Four people were killed and 23 were missing yesterday after two boats collided in darkness near Manila during the Christmas holiday rush, the latest disaster to hit the Philippines in a year of tragedy.
Four bodies, including that of a woman in a life jacket, were pulled out of Manila Bay following the early-hours collision between a passenger boat and a deep-sea fishing vessel, the coastguard said.
Three of the bodies were found floating near the submerged wreck of the Catalyn B, a wooden-hulled passenger vessel that sank after it rammed into the fishing boat at 2:25am.
A fourth body was retrieved mid-afternoon, coastguard spokesman Commander Armando Balilo said, giving no further details.
A swift emergency operation in the busy waterway saved 46 people but as dusk approached 13 hours later, there were fears that 23 of the 73 people known to be aboard the passenger boat had been trapped while asleep.
“Catalyn B smashed into the side of the fishing vessel,” regional coastguard chief Commodore Luis Tuazon said.
“This is a small vessel with a single wooden hull. Water rushed in and the vessel sank not long after the collision,” he told local radio.
“It is clear there was a problem in observing the rules,” he added, saying that one of the vessels must have failed to take evasive action to avoid a collision.
Tuazon said a marine inquiry would establish which of the two crews was at fault. All but one of the crew members are known to have survived, he said.
The other vessel — a 369-tonne fishing boat named Nathalia — was damaged but later helped in the rescue, spokesman Balilo said.
The accident happened as the Catalyn B was making its way to Lubang island, southeast of Manila.

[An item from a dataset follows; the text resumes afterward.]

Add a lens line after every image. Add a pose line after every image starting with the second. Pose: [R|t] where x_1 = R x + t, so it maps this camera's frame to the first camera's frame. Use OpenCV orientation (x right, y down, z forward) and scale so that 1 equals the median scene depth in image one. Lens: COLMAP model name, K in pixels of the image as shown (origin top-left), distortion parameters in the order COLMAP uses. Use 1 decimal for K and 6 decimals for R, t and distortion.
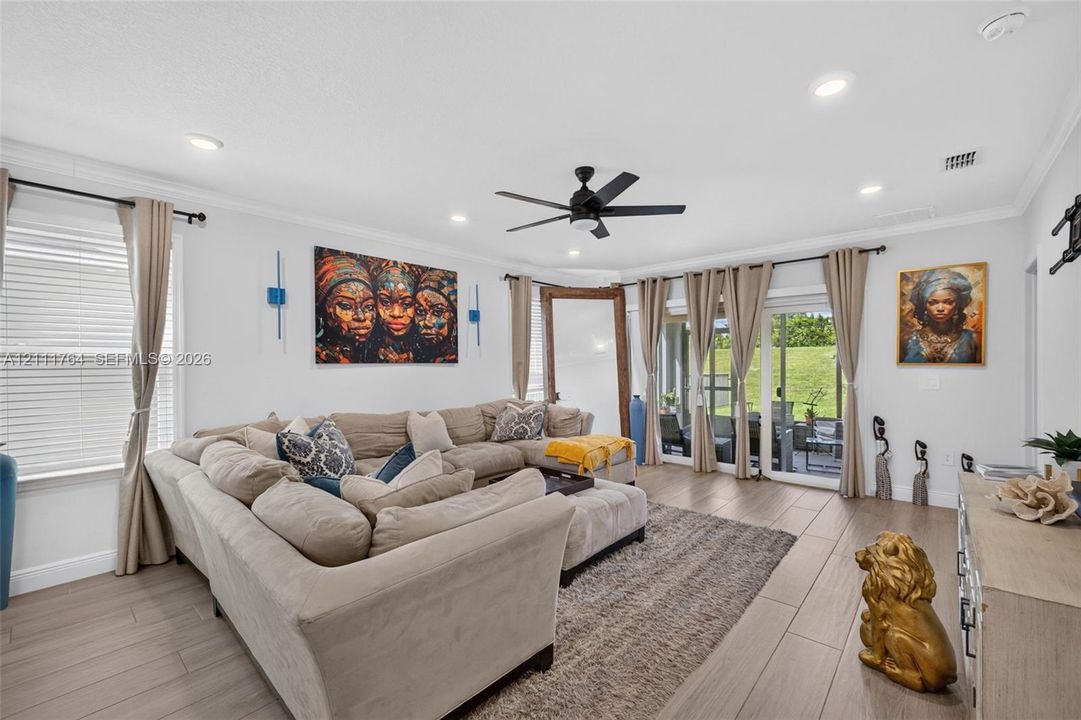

It sank to a depth of 67m, and officials said they were awaiting divers to check the wreckage for more bodies.
The Nathalia was on its way back to a port in northern Manila after a fishing trip in the southern Philippines, and sustained no casualties, the officials said.
A coastguard statement said an air and naval search was continuing, with other private ships diverting from their course to join the rescue.
Ferries form the backbone of mass transport in the archipelago nation of 92 million people.
Officials say bad weather, poor maintenance, overcrowding of vessels and lax enforcement of regulations have contributed to disasters, and water voyages in the busy Christmas period are particularly fraught with danger.
The world’s deadliest peacetime maritime disaster occurred south of Manila in 1987 when a ferry laden with Christmas holidaymakers collided with a small oil tanker, killing more than 4,000 people.
In June last year another ferry sailed into a typhoon and tipped over off the central island of Sibuyan, leaving almost 800 dead.
A series of tragedies have struck the Philippines over recent months.
In September, the first of two powerful tropical storms battered the nation, claiming more than 1,000 lives and wreaking devastation across large swathes of the country.
Last month, 57 people were slain in an election-linked massacre in a lawless region in the country’s south.
More than 47,000 people are facing Christmas in evacuation camps and temporary accommodation around Mount Mayon, south of Manila, as the rumbling volcano threatens a violent eruption.